The larger the margin of error, the less confidence one should have that a poll result would reflect the result of a census of the entire population.
It is essentially half the confidence interval
Sampling Distribution And Margin Of Error:
Margin of error formula:
A: 1.96 x standard error
B: 1.96 x 2
C: 1.96 x 1
D: 1.96 x sample mean
A: 1.96 x standard error
Example:
N = 1071
Standard error = 0.34
1.96 x 0.34 = .067
Interpretation:
95% of samples with N = 1071 have estimates within ± 1.96 × .034 = .067 of the unknown population mean. So 95% of the estimates will fall between -0.67 and +0.67 of the unknown population mean.
- The margin of error teaches us more about the population mean
True or false:
We can say that 95% of the time, a sample
mean will fall within ± 1.96 standard errors of
the true population mean
True!
Even though we don’t know the population mean we can still use the margin of error to learn
something about the population mean
Which of the following is true?
A: The population mean can move and so can the sample mean but 95% of the time the sample mean is within a certain range of the population mean.

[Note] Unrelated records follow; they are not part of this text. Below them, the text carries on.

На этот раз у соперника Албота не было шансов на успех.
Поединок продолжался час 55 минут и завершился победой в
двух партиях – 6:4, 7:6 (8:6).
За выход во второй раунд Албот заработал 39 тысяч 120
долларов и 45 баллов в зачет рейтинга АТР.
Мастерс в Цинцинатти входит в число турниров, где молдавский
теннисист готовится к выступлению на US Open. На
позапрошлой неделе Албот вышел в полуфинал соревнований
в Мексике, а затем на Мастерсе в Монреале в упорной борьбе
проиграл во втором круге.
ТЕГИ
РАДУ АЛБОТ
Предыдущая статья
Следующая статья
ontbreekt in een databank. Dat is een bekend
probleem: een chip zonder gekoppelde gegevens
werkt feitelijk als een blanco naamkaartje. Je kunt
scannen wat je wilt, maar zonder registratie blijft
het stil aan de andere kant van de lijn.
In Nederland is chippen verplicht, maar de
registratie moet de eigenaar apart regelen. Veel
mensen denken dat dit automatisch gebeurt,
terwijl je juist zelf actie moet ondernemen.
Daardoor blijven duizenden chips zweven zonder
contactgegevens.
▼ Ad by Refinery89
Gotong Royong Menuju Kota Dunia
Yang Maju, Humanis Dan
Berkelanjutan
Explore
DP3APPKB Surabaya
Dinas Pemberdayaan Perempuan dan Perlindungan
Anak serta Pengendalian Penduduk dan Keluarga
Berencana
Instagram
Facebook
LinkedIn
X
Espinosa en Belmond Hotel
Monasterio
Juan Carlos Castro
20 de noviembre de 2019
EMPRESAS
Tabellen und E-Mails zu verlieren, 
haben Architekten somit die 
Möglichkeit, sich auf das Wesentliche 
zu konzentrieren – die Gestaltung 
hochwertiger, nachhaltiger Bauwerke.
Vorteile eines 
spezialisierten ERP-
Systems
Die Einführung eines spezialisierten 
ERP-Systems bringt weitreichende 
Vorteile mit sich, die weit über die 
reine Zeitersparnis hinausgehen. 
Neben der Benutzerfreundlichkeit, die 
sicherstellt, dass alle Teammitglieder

B: The population mean never moves, it is constant/fixed. The sample mean can move but 95% of the time it’s within a certain range of the population mean.
C: The population mean can move but the sample mean cannot and 95% of the time the sample mean is within a certain range of the population mean.
B: The population mean never moves, it is constant/fixed. The sample mean can move but 95% of the time it’s within a certain range of the population mean.
Which of the following is true:
A: 50% of the time we should draw a sample with a mean higher/lower than that of the full population
B: 95% of the time we should draw a sample with a mean higher/lower than that of the full population
C: 25% of the time we should draw a sample with a mean higher/lower than that of the full population
A: 50% of the time we should draw a sample with a mean higher/lower than that of the full population
BUT…
- The LOWEST the unknown population mean could be is x̄ - (1.96 x σx̄) which is the sample mean/estimate − (1.96 × standard error)
- The HIGHEST the unknown population mean could be is x̄ + (1.96 x σx̄) which is the sample mean/estimate + (1.96 × standard error)
- In real life, we only have a sample mean. We use the sample mean to guess the location of the population mean. Inferential statistics gives us information about the population mean.